Jährlich graduieren an der Beijing University of Post and Telecommunications 3.000 IT-Spezialisten. Sie sind die crème de la crème und verdienen nach ihrem Abschluss etwa 20 bis 50 Prozent mehr als ihre Kollegen. Insgesamt steigen pro Jahr geschätzte fünfzig- bis achtzigtausend studierte Computerfachleute in den Beruf ein. Hinzu kommen Quereinsteiger und Autodidakten wie Billy Li. „Fast alle Mittelschüler und Studenten in China“, sagt Kang Kaili, „verstehen etwas von Computern! Und Computer-Privatstunden für Primarschüler sind sehr gefragt, vor allem in den Städten.“ Eine letztjährige Umfrage in 63 Städten ergab, daß Computeringenieur der beliebteste Berufswunsch der 16- bis 30jährigen ist.

Trotz des großen Interesses fehlt es wie in Deutschland und der Schweiz an Computerspezialisten, wobei Fachkräfte in China generell eine Mangelware sind. „Zwei Monate“, sagt Billy Li, „habe ich gebraucht, um eine Assistentin zu finden.“ Neben soliden Informatik- und Englischkenntnissen achtet er besonders auf die Denkweise: „Die Informatik dient dem Geschäft und nicht umgekehrt. Die Fachleute müssen den Kunden zuhören, und viele tun das nicht.“

Chinesische Informatiker werden auch vom Ausland umworben. Vor wenigen Monaten hatte Billy Li die Koffer für eine Stelle in San Francisco gepackt. Eine chinesische Headhunter-Firma hatte ihn aufgestöbert, der Chef war zum Interview nach Peking geflogen, das amerikanische Arbeitsvisum bewilligt, und das Ticket lag bei United Airlines bereit. Dann schlug die New Economy-Krise zu, und das US-Unternehmen meldete einen Auftragsrückgang. Billy Li hat sein Ticket nach San Francisco nie abgeholt.
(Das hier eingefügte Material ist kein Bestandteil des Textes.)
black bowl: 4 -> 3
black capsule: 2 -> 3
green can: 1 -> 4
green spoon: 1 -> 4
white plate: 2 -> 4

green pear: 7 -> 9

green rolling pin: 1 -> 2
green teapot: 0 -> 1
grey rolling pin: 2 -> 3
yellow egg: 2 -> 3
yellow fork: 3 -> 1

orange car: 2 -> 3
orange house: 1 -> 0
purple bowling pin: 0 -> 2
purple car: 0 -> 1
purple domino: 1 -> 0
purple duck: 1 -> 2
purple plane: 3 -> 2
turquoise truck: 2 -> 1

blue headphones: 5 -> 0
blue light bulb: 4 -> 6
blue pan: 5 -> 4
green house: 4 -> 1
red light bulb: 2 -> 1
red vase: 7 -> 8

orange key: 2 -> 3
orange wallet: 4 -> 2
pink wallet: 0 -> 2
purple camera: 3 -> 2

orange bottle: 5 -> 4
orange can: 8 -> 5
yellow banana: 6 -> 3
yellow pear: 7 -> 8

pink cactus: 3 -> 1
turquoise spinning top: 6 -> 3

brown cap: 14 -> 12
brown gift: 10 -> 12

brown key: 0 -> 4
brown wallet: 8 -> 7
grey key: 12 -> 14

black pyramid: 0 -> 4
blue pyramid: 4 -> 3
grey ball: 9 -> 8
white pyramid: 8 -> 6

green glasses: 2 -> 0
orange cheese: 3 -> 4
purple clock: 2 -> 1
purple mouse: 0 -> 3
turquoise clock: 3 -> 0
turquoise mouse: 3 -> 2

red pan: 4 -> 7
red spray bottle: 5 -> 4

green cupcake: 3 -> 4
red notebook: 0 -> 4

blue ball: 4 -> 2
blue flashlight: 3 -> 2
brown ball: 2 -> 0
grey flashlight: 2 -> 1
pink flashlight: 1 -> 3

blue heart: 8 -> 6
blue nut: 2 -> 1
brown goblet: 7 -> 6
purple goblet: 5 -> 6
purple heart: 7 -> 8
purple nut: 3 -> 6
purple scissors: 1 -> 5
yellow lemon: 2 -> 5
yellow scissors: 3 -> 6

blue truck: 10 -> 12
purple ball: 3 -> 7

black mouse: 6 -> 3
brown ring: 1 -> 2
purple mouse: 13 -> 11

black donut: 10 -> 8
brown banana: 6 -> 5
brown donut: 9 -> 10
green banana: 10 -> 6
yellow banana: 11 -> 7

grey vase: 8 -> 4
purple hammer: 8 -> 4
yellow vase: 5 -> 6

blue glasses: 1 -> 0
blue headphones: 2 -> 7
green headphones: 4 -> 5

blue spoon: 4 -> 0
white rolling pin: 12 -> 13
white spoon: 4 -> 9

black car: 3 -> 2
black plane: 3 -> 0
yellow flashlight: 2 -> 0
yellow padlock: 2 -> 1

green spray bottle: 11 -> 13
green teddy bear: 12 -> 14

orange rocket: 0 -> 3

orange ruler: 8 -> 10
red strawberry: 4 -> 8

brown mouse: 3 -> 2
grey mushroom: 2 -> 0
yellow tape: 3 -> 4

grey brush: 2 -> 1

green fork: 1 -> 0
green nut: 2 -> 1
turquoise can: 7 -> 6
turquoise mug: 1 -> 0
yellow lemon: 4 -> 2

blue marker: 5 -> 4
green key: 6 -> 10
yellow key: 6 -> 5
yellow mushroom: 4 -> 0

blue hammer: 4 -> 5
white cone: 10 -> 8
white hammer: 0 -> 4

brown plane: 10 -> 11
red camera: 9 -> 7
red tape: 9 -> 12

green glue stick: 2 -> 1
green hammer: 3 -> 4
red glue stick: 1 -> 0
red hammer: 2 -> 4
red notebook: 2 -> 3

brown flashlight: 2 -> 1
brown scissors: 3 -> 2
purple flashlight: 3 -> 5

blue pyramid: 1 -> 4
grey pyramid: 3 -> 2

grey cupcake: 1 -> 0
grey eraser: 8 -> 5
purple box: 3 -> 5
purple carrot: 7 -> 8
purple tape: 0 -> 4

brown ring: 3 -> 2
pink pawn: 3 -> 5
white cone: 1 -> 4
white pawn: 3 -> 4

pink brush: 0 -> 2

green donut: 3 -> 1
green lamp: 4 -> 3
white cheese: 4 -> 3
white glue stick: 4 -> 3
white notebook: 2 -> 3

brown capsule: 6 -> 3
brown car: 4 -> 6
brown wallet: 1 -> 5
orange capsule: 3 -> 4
„Die USA sind das Traumland für jeden Computerspezialisten, im Gegensatz zu Deutschland oder der Schweiz. Da würde ich nie hingehen! Aber die Lage der Firma und der US-Wirtschaft haben mich in letzter Minute abgeschreckt. Mir wurde klar, daß es in China für einen guten IT-Fachmann fast unbeschränkte Möglichkeiten gibt, in bezug auf Position, Weiterbildung und Gehalt.“ Billy Li drückt eine letzte Zigarette aus und geht zurück an die Arbeit.